Madrid-García Alfredo, Pérez-Sancristobal Inés, Leon Leticia, Abásolo Lydia, Fernández-Gutiérrez Benjamín, Rodríguez-Rodríguez Luis
Grupo de Patología Musculoesquelética, Hospital Clínico San Carlos, Instituto de Investigación Sanitaria San Carlos (IdISSC), Prof. Martin Lagos s/n, 28040, Madrid, Spain.
Sci Rep. 2025 Jul 1;15(1):20944. doi: 10.1038/s41598-025-05294-5.

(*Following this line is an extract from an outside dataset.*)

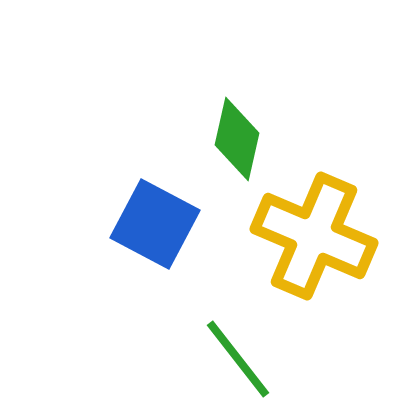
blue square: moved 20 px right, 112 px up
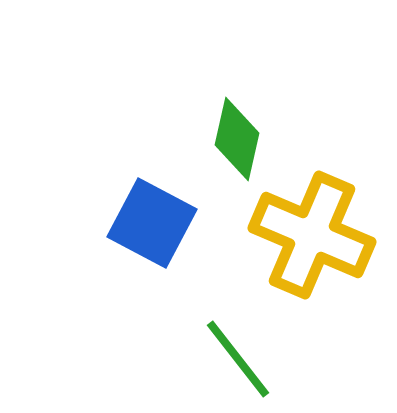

Occupational data is a crucial social determinant of health, influencing diagnostic accuracy, treatment strategies, and policy-making in healthcare. However, its inclusion in electronic health records (EHR) is often relegated to unstructured fields. This study aims to assess the collection and use of occupation-related data in rheumatology clinical narratives, describe factors influencing its collection, and analyze its association with patient diagnoses. We employed a pre-trained Spanish language model fine-tuned with biomedical texts to identify occupation mentions in the EHR of 35,586 rheumatic patients. The model's performance was evaluated using a gold-standard dataset with precision, recall, and F1-score metrics. Occupation mentions were normalized using the European Skills, Competences, Qualifications, and Occupations (ESCO) classification. Logistic regression analyses identified sociodemographic and clinical predictors of occupation collection and examined associations between occupations and diagnoses. The model achieved an F1-score of 0.73, identifying valid occupation mentions in 3527 patients (10%). Normalization yielded 402 ESCO codes. Mechanical pathologies such as back pain and muscle disorders were associated with a higher probability of occupation collection, while professions like cleaners and helpers were linked to these conditions. Customer service clerks and hairdressers were associated with autoimmune diseases. This study demonstrates the feasibility of automated occupation recognition in EHRs, highlighting the relevance of occupational data as a social determinant of health in rheumatology. Integrating such data could inform targeted prevention and treatment strategies for rheumatic diseases.
职业数据是健康的关键社会决定因素,影响着医疗保健中的诊断准确性、治疗策略和政策制定。然而,它在电子健康记录(EHR)中的纳入往往被归入非结构化字段。本研究旨在评估风湿病临床记录中与职业相关数据的收集和使用情况,描述影响其收集的因素,并分析其与患者诊断的关联。我们使用经过生物医学文本微调的预训练西班牙语语言模型,在35586名风湿病患者的电子健康记录中识别职业提及。使用具有精确率、召回率和F1分数指标的金标准数据集评估该模型的性能。使用欧洲技能、能力、资格和职业(ESCO)分类对职业提及进行标准化。逻辑回归分析确定了职业收集的社会人口统计学和临床预测因素,并检查了职业与诊断之间的关联。该模型的F1分数为0.73,在3527名患者(10%)中识别出有效的职业提及。标准化产生了402个ESCO代码。背痛和肌肉疾病等机械性病症与职业收集的可能性较高相关,而清洁工和助手等职业与这些病症有关。客服人员和美发师与自身免疫性疾病有关。本研究证明了在电子健康记录中自动识别职业的可行性,突出了职业数据作为风湿病健康社会决定因素的相关性。整合此类数据可为风湿病的针对性预防和治疗策略提供信息。